### Work required
Every line from the one that contains "(711, 537) none" to the end of the records must be restated word for word. No other line belongs in the answer.

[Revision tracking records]

/---

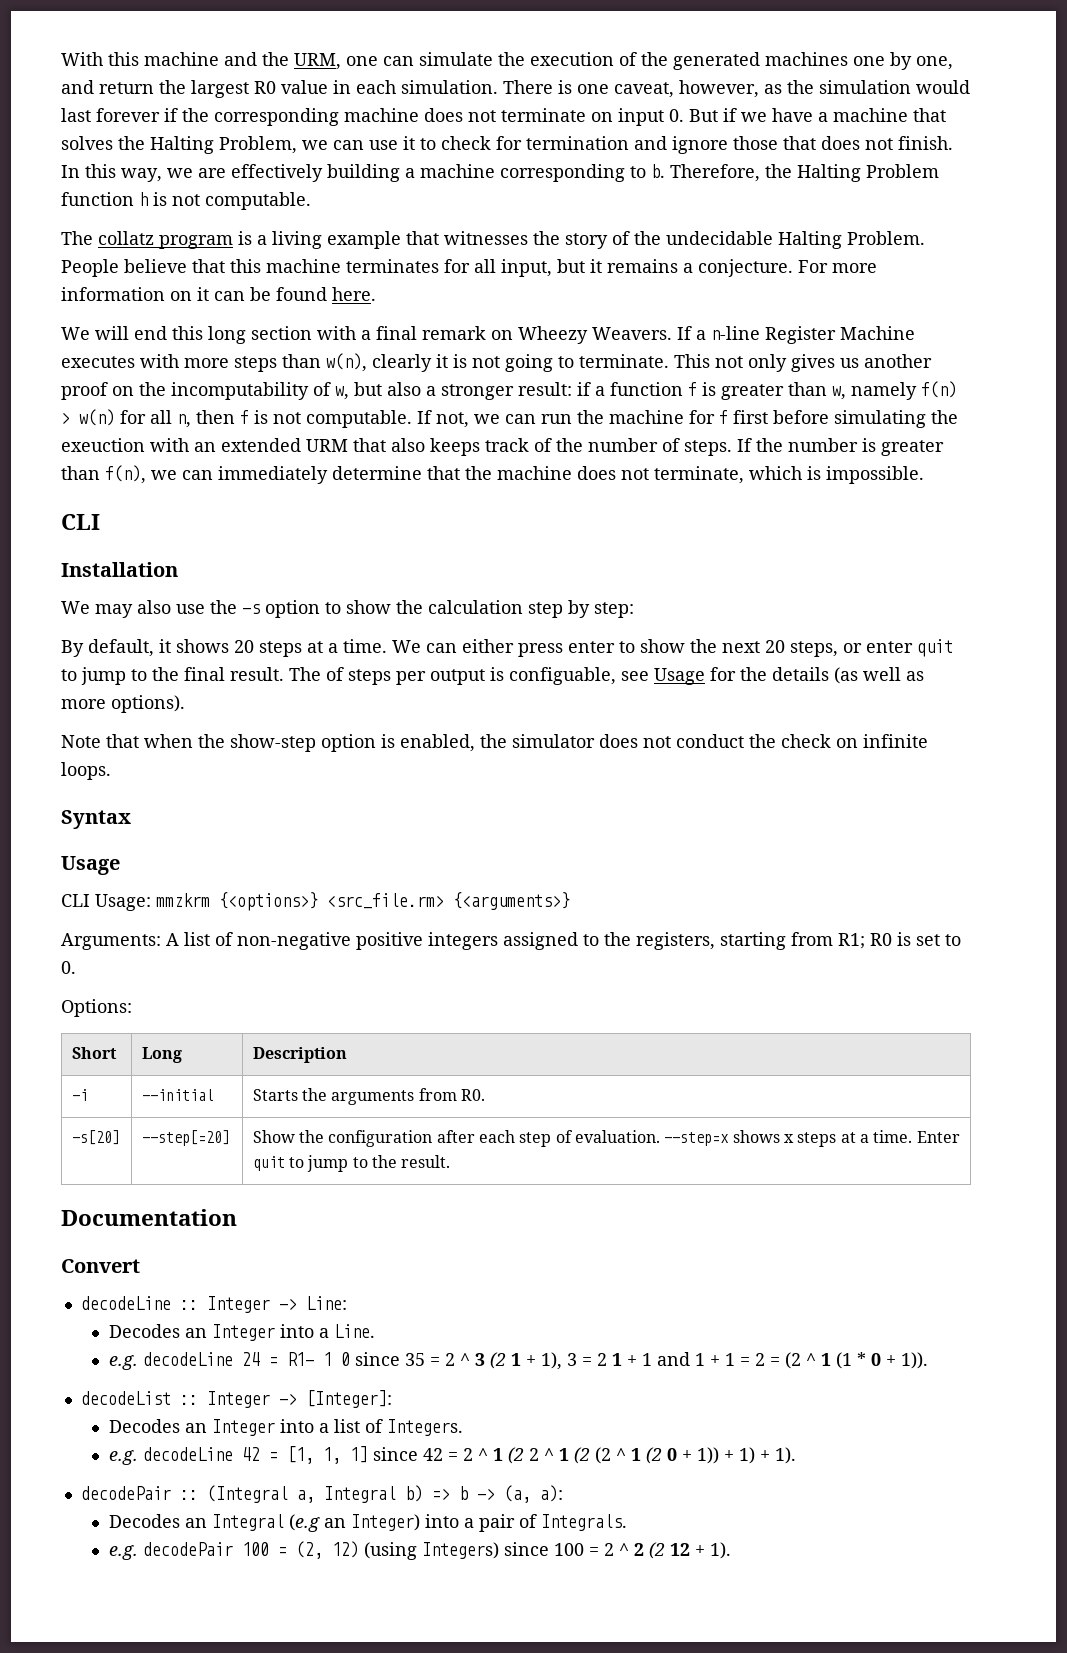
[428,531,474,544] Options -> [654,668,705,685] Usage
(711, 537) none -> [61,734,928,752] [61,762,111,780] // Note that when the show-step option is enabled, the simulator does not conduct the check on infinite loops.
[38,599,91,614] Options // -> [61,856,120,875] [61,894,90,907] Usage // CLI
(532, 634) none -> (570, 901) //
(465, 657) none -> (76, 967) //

\---

### Completed exercise
(711, 537) none -> [61,734,928,752] [61,762,111,780] // Note that when the show-step option is enabled, the simulator does not conduct the check on infinite loops.
[38,599,91,614] Options // -> [61,856,120,875] [61,894,90,907] Usage // CLI
(532, 634) none -> (570, 901) //
(465, 657) none -> (76, 967) //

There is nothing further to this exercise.